Wednesday, March 16, 2016

Day 16 The Redemption of Grace

Grace was name that I had to ask God healing from. For so many years, I prayed for redemption from that word.

I read one story about grace. Tammy helps unwed mothers and takes good care of them in a home where they are fed and loved. She met Sara, one of the residents, who has been selling her body to feed her heroin habit, Tammy was forced to choose between offering some sort of practical assistance, and kicking Sara out of the program. Tammy made a deal with Sara that she would personally pay for Sara’s heroin habit, if Sara would refrain from prostituting herself. Tammy reasoned that if she could remove the guilt and shame associated with prostitution, Sara might have a chance of reestablishing her value, thereby gaining the strength to overcome her habit.

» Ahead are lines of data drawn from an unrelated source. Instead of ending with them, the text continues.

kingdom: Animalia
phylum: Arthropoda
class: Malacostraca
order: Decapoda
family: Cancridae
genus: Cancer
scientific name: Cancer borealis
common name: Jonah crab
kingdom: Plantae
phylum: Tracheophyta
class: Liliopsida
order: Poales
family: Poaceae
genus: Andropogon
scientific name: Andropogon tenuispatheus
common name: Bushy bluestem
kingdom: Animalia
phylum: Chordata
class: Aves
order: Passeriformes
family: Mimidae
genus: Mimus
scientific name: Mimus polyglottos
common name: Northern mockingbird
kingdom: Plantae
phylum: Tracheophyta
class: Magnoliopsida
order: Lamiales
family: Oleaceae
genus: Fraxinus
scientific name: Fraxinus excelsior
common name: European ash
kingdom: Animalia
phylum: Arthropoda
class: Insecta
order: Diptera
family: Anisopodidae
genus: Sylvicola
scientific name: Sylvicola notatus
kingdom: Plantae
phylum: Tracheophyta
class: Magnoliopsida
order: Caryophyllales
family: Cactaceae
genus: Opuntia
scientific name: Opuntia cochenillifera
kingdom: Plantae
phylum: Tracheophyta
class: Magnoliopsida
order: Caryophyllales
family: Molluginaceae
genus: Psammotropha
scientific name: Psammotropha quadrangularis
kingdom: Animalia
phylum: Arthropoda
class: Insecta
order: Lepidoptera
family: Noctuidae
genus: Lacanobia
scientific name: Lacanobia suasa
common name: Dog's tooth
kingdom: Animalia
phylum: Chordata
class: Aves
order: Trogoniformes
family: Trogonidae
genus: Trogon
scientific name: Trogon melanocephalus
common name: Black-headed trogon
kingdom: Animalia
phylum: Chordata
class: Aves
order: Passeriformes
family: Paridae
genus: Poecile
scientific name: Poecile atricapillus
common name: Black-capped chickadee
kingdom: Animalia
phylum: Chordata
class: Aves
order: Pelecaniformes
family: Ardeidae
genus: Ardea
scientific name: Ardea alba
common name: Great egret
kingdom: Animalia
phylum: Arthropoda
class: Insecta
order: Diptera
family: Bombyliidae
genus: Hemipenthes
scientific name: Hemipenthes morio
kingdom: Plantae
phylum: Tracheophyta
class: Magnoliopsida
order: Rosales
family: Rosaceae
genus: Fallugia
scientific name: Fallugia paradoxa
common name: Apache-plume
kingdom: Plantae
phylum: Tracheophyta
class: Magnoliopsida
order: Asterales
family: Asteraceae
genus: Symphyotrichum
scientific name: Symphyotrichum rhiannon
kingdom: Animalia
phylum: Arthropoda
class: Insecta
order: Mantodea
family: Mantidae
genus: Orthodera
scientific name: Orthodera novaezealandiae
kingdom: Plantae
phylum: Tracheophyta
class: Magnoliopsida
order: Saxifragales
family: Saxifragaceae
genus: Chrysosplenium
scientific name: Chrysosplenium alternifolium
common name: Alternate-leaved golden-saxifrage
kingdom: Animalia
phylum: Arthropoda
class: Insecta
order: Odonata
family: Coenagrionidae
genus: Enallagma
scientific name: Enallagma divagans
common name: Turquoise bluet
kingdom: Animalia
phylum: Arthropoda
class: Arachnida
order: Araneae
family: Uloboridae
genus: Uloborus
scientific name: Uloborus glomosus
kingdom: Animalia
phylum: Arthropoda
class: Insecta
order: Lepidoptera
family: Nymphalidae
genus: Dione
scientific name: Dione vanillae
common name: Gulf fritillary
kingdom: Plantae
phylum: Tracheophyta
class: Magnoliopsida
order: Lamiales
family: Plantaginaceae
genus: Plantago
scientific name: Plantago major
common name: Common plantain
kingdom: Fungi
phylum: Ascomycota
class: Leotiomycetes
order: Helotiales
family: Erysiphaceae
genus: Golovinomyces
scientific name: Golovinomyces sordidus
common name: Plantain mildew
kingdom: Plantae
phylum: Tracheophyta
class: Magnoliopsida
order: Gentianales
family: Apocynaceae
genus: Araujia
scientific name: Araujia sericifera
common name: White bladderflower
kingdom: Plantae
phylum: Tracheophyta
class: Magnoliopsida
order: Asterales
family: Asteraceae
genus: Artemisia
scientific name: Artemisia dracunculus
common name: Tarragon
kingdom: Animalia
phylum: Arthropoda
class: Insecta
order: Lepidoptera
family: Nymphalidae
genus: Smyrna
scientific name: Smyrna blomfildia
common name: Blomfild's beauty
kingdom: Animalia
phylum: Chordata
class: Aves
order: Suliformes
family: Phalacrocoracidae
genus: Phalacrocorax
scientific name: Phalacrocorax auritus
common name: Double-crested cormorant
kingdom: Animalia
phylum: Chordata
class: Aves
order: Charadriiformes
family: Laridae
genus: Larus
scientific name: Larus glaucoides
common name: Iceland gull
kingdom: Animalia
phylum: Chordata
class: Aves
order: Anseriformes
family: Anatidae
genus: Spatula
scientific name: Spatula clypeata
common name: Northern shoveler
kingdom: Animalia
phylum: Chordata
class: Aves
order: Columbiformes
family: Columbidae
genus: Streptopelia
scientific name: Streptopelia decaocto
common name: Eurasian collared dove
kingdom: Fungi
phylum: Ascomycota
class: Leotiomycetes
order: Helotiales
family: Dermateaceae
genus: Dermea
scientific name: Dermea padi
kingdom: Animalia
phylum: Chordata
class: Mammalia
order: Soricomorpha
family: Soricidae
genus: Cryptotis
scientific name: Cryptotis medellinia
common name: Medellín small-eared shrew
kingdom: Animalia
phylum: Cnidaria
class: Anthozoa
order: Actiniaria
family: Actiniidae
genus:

While walking this morning, I was so moved. My heart began crying out of love that I felt from Jesus. Their story might be too much compared to my experience but this grace is one of the moving stories on how God can give grace to us. God accepted me even before I came to Him. He loved me despite my sins. When I entered the church, He used me in His ministry despite my stubbornness. Like Sara, I had my withdrawals, I would cry myself to sleep. But God - He gave me home and identity. My transformation wasn't overnight or over the weekend. It took many years of finding His love has always been there every single time. It was grace.